Work to be completed -
In the answer, transcribe exactly the lines from the beginning of the material through the line holding "index pip: (167, 119)", and skip every picture.
"""
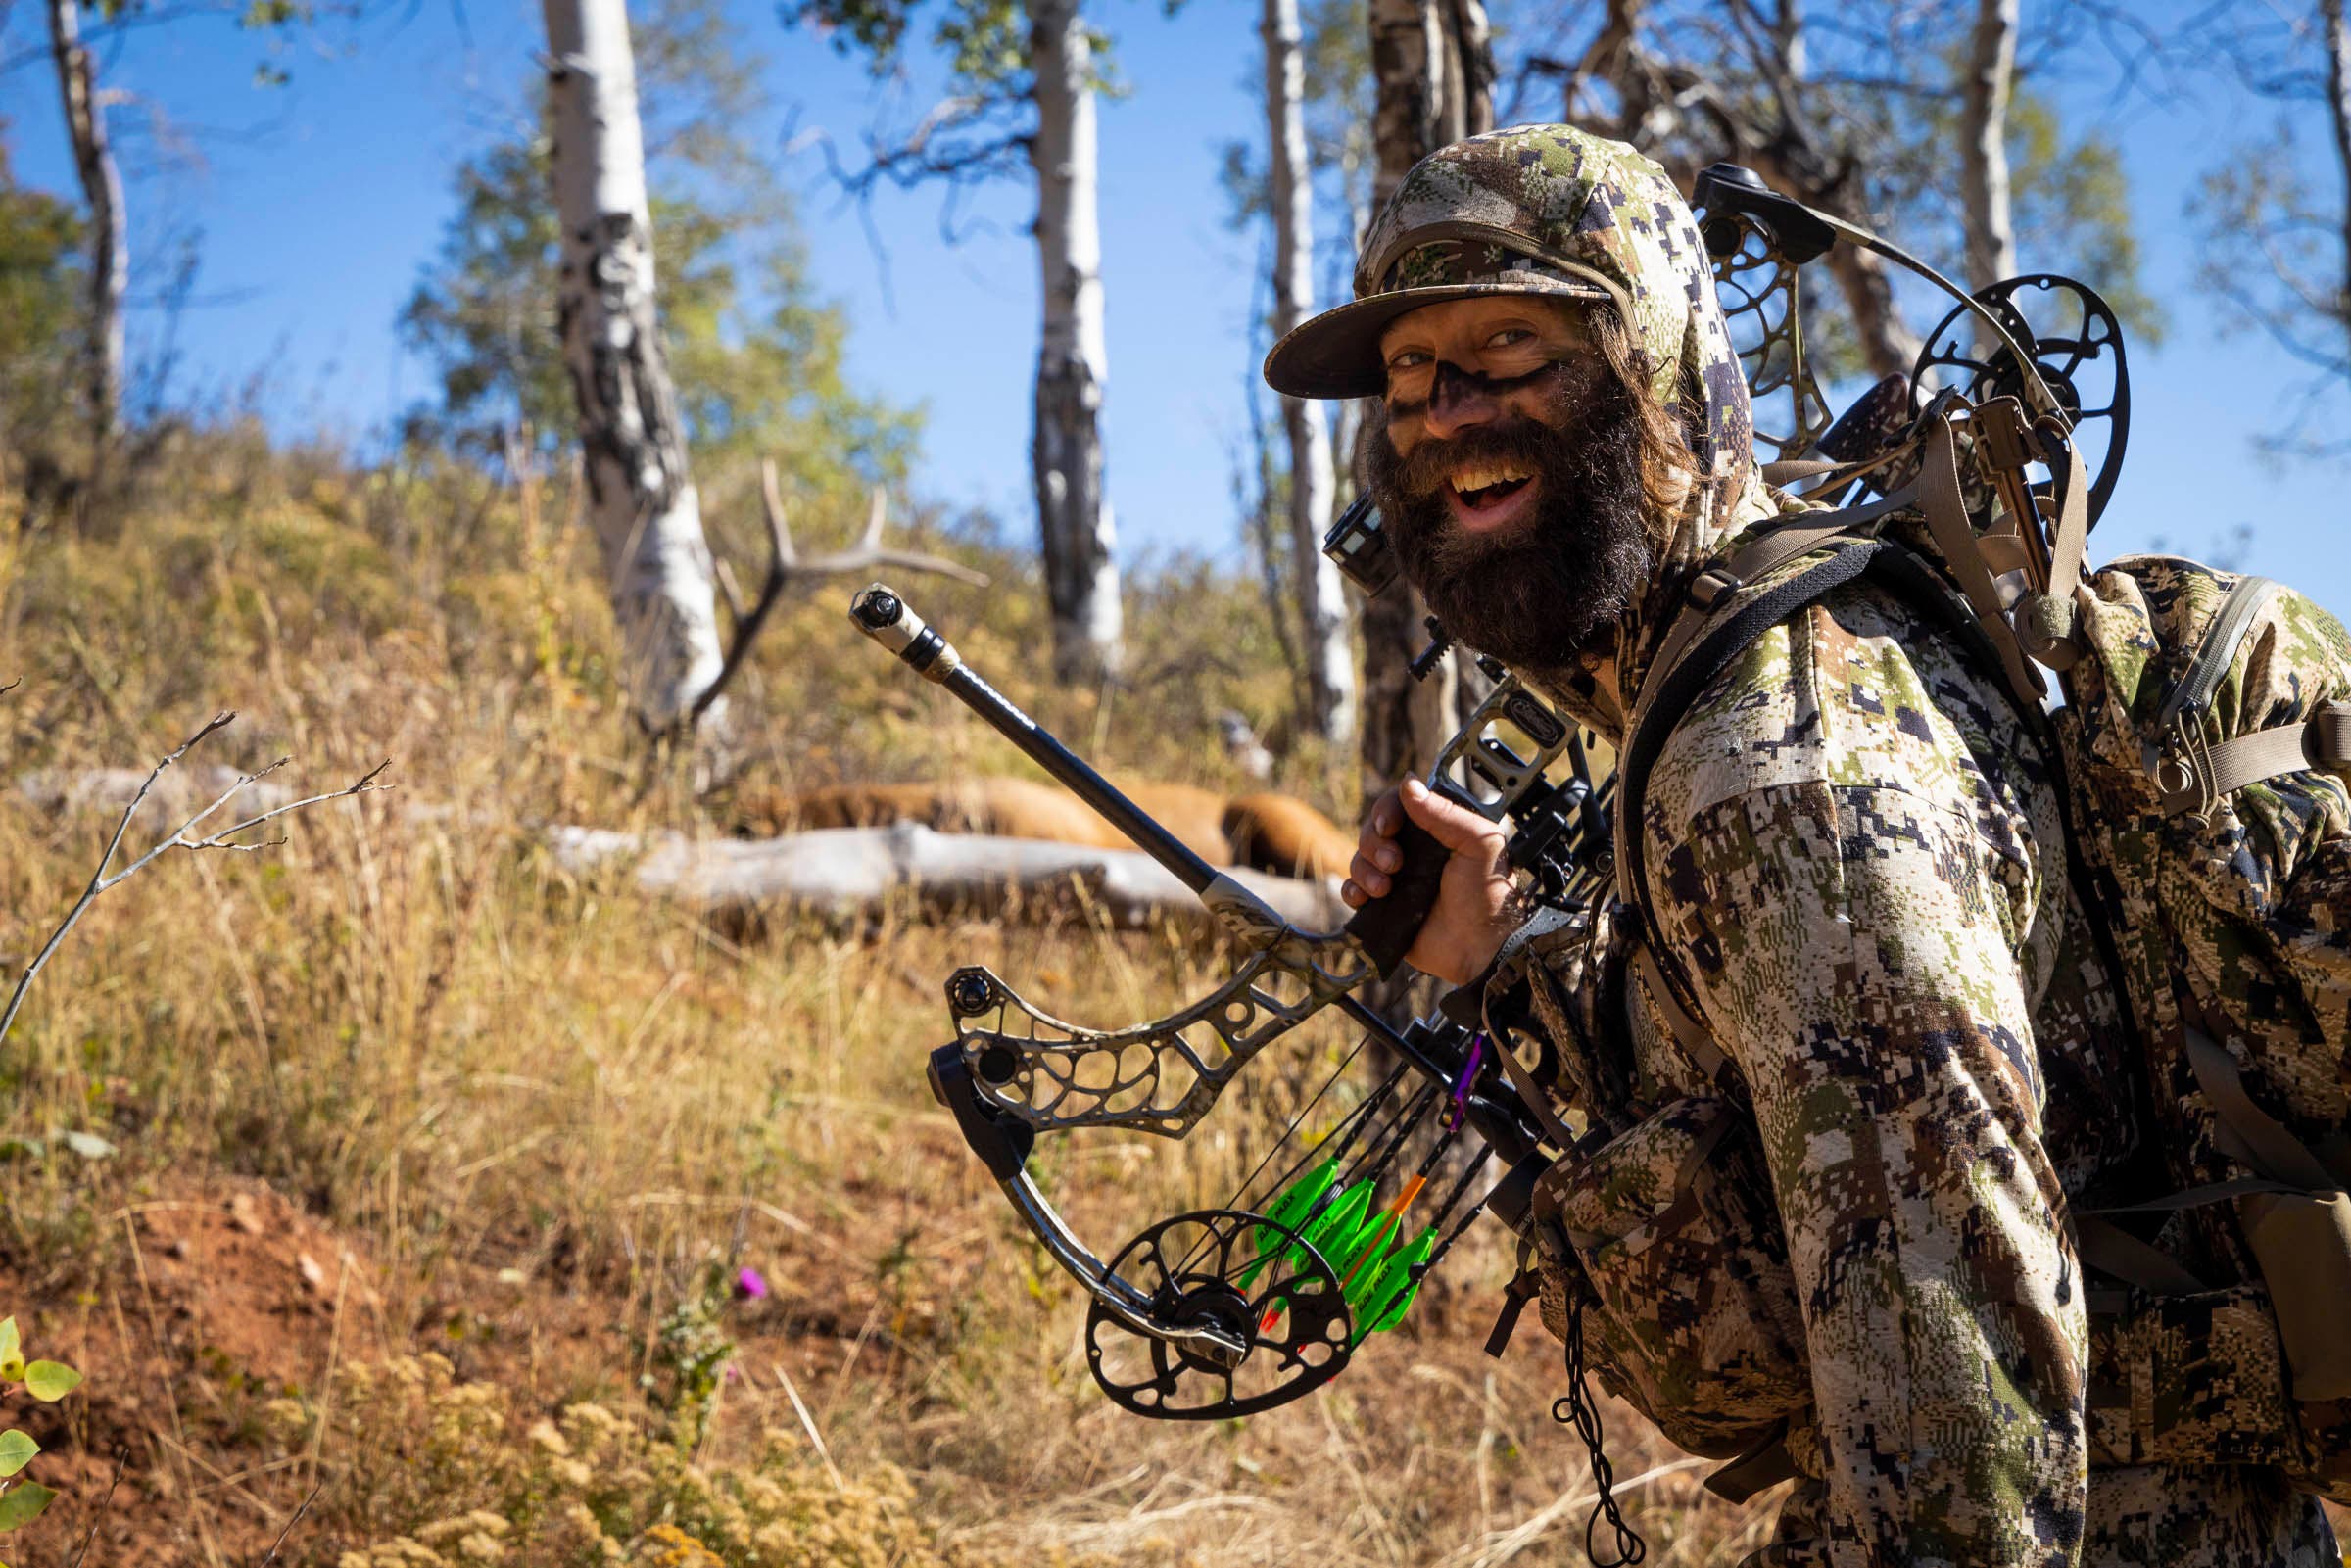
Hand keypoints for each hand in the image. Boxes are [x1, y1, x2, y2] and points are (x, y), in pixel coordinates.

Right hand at [1341, 777, 1518, 984]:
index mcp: (1436, 831)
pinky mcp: (1384, 907)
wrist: (1479, 948)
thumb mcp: (1478, 844)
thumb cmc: (1488, 896)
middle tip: (1395, 864)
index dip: (1387, 810)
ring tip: (1385, 888)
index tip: (1390, 827)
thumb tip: (1409, 784)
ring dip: (1365, 870)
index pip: (1399, 805)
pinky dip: (1352, 890)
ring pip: (1359, 859)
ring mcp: (1396, 879)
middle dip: (1375, 844)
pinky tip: (1366, 898)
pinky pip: (1353, 890)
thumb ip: (1445, 813)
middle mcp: (1413, 852)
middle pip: (1373, 830)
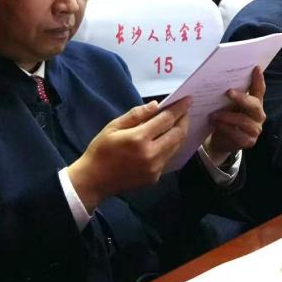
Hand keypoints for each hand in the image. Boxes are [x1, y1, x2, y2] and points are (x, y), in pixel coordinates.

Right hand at [66, 97, 190, 212]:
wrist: (93, 181)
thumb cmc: (101, 150)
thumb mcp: (113, 127)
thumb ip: (136, 115)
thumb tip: (156, 105)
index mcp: (139, 139)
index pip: (167, 119)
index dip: (180, 108)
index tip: (188, 100)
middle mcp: (151, 154)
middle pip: (177, 134)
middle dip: (184, 120)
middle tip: (184, 111)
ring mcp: (154, 168)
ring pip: (176, 147)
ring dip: (179, 133)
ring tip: (177, 123)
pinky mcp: (154, 178)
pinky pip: (167, 158)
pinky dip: (170, 146)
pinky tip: (166, 140)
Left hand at [203, 67, 265, 161]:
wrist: (222, 141)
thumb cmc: (226, 118)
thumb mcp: (228, 106)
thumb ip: (230, 97)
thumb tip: (221, 82)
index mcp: (256, 103)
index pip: (259, 90)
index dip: (259, 79)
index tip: (255, 68)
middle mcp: (259, 115)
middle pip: (254, 105)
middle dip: (242, 98)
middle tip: (228, 92)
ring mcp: (255, 129)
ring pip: (243, 120)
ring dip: (227, 117)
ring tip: (213, 115)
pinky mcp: (249, 141)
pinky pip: (237, 134)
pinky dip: (225, 128)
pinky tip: (216, 125)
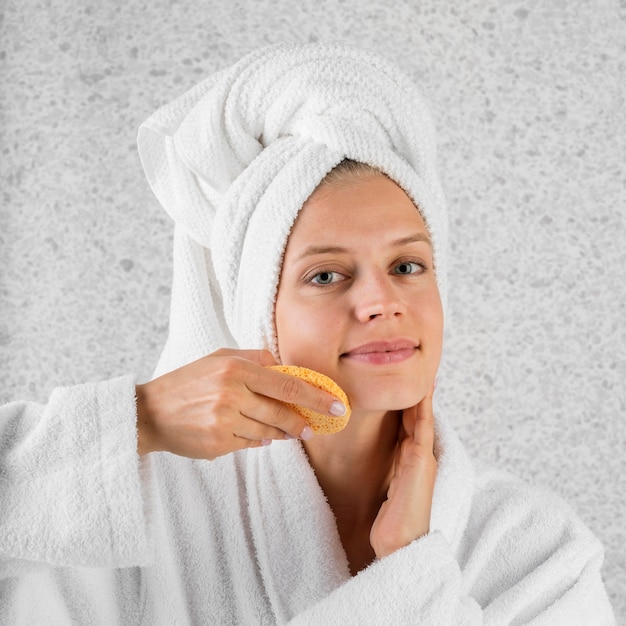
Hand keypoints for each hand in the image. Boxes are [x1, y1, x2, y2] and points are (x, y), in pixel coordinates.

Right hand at [135, 349, 343, 459]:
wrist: (150, 413)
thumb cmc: (188, 381)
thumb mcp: (219, 358)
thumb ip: (255, 359)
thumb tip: (287, 370)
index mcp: (235, 369)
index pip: (288, 386)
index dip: (316, 398)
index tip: (336, 406)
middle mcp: (231, 395)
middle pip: (282, 413)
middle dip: (302, 423)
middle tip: (312, 427)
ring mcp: (224, 422)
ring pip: (268, 432)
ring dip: (278, 432)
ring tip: (278, 429)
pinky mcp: (218, 444)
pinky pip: (251, 444)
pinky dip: (256, 440)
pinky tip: (248, 432)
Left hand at [369, 383, 436, 558]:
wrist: (400, 548)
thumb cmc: (390, 524)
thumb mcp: (386, 492)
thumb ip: (386, 473)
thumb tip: (371, 460)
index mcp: (412, 462)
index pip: (411, 424)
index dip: (410, 402)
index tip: (407, 381)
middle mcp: (421, 457)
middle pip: (418, 416)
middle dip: (418, 393)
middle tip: (418, 367)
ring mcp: (423, 458)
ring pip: (422, 417)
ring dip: (423, 394)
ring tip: (423, 370)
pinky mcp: (421, 462)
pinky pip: (422, 426)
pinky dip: (423, 407)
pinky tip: (421, 390)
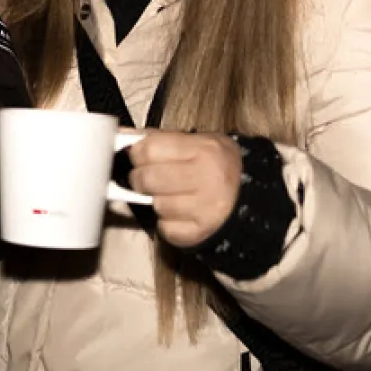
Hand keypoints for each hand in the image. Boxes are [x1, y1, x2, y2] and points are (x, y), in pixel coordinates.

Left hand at [127, 132, 242, 248]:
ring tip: (174, 195)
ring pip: (155, 205)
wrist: (252, 201)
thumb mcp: (197, 143)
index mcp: (206, 150)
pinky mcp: (200, 234)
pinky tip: (181, 214)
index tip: (141, 157)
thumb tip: (119, 135)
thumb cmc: (216, 168)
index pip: (149, 148)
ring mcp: (206, 210)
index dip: (138, 153)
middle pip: (147, 178)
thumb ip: (159, 138)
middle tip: (150, 178)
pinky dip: (168, 223)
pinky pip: (165, 229)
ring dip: (157, 202)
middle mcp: (209, 179)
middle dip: (141, 179)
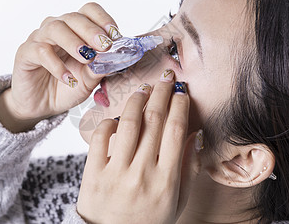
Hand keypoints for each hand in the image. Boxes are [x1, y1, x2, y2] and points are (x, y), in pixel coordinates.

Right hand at [0, 2, 122, 131]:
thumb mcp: (89, 80)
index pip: (89, 11)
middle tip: (104, 45)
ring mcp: (39, 38)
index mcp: (76, 29)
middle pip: (73, 17)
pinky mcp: (25, 53)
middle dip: (91, 30)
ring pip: (55, 28)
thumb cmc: (67, 87)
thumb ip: (101, 68)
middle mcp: (57, 28)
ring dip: (74, 42)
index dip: (103, 19)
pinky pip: (40, 51)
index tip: (115, 36)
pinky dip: (56, 65)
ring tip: (87, 58)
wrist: (41, 105)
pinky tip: (68, 78)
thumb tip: (118, 59)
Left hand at [77, 70, 200, 223]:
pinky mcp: (93, 173)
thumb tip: (195, 136)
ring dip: (138, 100)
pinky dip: (109, 122)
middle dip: (162, 93)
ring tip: (144, 90)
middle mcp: (142, 173)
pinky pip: (101, 138)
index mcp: (166, 180)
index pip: (175, 130)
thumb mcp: (177, 202)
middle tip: (166, 78)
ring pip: (129, 123)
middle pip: (154, 120)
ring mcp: (116, 172)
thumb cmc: (149, 221)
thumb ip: (189, 169)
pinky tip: (117, 117)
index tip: (181, 93)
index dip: (179, 106)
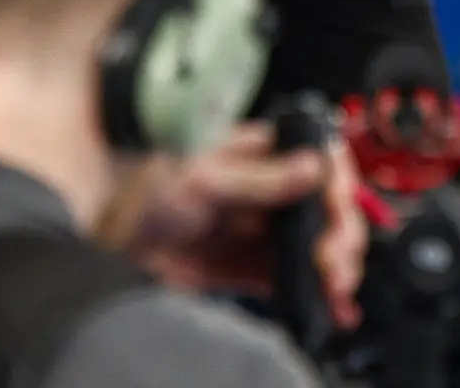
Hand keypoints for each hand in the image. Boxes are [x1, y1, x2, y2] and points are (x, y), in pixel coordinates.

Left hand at [117, 121, 345, 300]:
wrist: (116, 227)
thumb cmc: (156, 180)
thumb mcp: (209, 177)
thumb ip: (263, 179)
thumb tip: (313, 168)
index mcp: (273, 152)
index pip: (326, 163)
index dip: (340, 187)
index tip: (337, 210)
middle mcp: (280, 190)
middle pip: (331, 211)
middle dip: (342, 237)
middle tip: (334, 261)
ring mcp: (270, 229)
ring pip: (321, 248)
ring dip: (337, 270)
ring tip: (338, 291)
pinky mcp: (258, 265)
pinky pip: (296, 279)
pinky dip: (317, 293)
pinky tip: (332, 306)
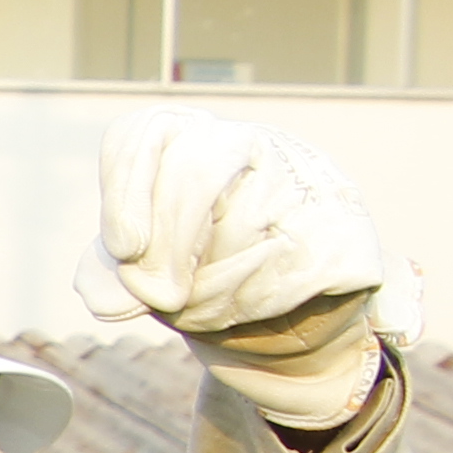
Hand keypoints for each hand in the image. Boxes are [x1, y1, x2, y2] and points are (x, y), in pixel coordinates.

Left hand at [80, 106, 395, 428]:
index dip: (127, 183)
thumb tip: (106, 297)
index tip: (124, 247)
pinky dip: (252, 304)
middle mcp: (258, 147)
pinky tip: (251, 310)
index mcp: (199, 143)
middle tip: (160, 295)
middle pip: (195, 169)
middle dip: (167, 244)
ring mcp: (309, 184)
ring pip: (241, 226)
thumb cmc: (206, 280)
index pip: (151, 129)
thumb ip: (119, 271)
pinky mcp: (346, 233)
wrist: (292, 323)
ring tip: (207, 303)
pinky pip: (285, 270)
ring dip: (208, 288)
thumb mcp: (150, 271)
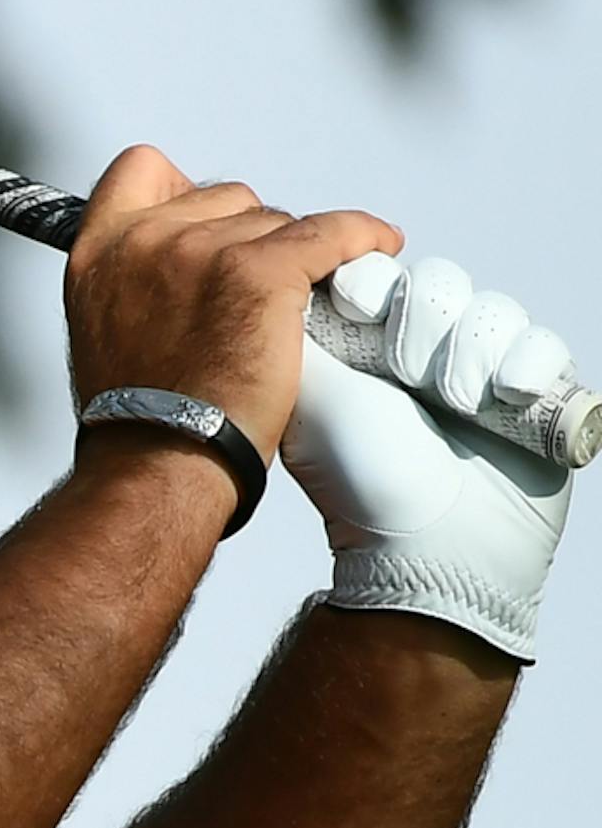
"""
Answer area -
Hand keypoints for each hand in the image. Boxes are [x1, y1, x2, y2] and points are (x, y), in pixel coordinates.

Right hand at [1341, 777, 1518, 984]:
index mcp: (1436, 831)
pinky mcp: (1384, 907)
wrist: (1479, 948)
thumb mcp: (1478, 844)
thumb cmc: (1488, 896)
middle tip: (1395, 864)
index dip: (1387, 810)
ring tip: (1385, 888)
index tip: (1390, 827)
thumb tip: (1409, 784)
ring dip: (1365, 870)
index pip: (1399, 805)
pinky dip: (1352, 890)
ring pip: (1359, 859)
ring mcp: (1396, 879)
middle dip: (1375, 844)
pinky tip: (1366, 898)
pinky pip: (1353, 890)
thumb ip: (1445, 813)
middle mcp: (1413, 852)
middle pip: (1373, 830)
Hand keypoints for each hand in the image. Boxes are [x1, y1, x2, y2] and points are (x, y), in pixel coordinates.

Right hand at [66, 97, 190, 212]:
wrist: (93, 181)
thumb cmc: (101, 150)
thumb mcp: (113, 127)
thumb ip: (136, 115)
thumb tip: (156, 105)
index mcp: (139, 139)
index pip: (167, 119)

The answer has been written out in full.